日本の分断
2022年6月29日 CATEGORY - 代表ブログ
皆さん、こんにちは。
前回、「老人支配国家日本の危機」という記事の最後に、「この絶望的な状況に直面している私たち日本人は、『人口減少は日本にとって最大にして唯一の課題です。』という著者の指摘を文字通りに受け止める必要があります。」と書きました。
まさにこの日本の課題は「世代間の不公平な犠牲の強(し)い方」による「日本の分断」からくるものだともいえると思います。
そこでこのことについてもう一歩踏み込んで考えるために、今ではもはや知らない人はいないであろう国際政治学者の三浦瑠璃氏のその名も「日本の分断」という本を読んでみました。
この本を読み始めた理由が上記の通りだったため、本書では「政治的分断」を批判的に書かれたものではないかという先入観がありましたが、実際にはその逆で、本書は意外にも「健全な政治的分断」についての書でありました。
以下に著者の「分断」に関する考えをまとめてみます。
まずアメリカを見てみます。
縦軸に社会保守と社会リベラル、横軸に経済保守と経済リベラルをとってその分布をみると、経済では完全にリベラル、社会では保守=共和党とリベラル=民主党にくっきり分かれており、経済に関する意見の相違はほとんど起こらず、もっぱら社会的に保守的かリベラルかの議論によって二大政党制が成立しています。
それに対して日本では見事に四象限にバランスよく分布しています。
その意味では日本の社会は万遍なく「分断」していると言え、保守を基本にしつつも党内に様々な主張を掲げる利益団体の後ろ盾を持つメンバーを抱える自民党が安定的に政権を担うということが繰り返されているというわけです。
もちろん、過去には「細川政権誕生」や「民主党の政権奪取」というような一時的な例外もありますが、基本的には「各種利権に誘導されながらも漸進的な成長を目指す与党自民党」VS「基本的には大きな政策の違いをアピールできない上に成長戦略が不足している野党」という構図がずっと支配的となっています。

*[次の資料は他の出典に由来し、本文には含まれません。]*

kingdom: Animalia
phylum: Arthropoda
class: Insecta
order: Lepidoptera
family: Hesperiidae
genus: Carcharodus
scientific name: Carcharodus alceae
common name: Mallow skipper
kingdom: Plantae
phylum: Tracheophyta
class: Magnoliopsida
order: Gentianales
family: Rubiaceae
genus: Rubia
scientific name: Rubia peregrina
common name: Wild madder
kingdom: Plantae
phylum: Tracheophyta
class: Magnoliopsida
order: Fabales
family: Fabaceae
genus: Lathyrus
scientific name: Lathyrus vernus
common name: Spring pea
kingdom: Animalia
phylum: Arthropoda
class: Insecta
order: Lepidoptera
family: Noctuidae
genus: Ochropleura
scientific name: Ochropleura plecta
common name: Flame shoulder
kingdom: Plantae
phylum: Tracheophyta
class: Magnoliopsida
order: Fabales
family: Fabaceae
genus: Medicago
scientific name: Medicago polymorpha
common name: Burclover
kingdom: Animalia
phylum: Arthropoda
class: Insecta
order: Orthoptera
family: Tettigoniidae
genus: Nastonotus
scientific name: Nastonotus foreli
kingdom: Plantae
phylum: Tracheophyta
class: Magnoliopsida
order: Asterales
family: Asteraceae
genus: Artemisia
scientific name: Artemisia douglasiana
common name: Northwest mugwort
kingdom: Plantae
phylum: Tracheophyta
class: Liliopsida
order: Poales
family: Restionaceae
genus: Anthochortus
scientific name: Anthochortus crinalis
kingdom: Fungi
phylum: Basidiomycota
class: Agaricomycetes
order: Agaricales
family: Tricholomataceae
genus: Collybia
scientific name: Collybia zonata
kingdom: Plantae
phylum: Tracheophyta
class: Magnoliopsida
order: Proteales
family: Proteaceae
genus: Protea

以上が、著者の「日本の分断」に関する見方ですが、興味深いのは彼女がこの分断について批判的ではなく、むしろ積極的に評価しているところです。
以下、著者が「日本の分断」を評価する理由について生々しく解説されている部分を引用します。
「仮に人々が分断されず、属性と数の論理だけで集団の運営をしたら大変なことになる。政治は弱肉強食か、あるいは後先を考えない革命的な政策のどちらかに流れがちである。社会におけるいさかいのすべてを経済的対立の一点に還元すると危険な事象が起きやすい。毛沢東やポルポトの例を挙げるまでもなく、階級闘争に的を絞るような単純化された争いを阻んでくれるのは、政治的な争点としていくつかの価値観が人々を分断してくれているからである。」
つまり、冒頭の日本の課題の原因を「分断」に求めてしまうのは、「分断」の本質を私たちが理解していないからということになりそうです。
このように本書の主張は、私たちが「分断」の本質を理解した結果、「健全な分断」という民主主義の安全装置を確保した上で、この課題を解決する必要があるという非常に深いものでした。
今後ますます著者の主張に注目していきたいと思います。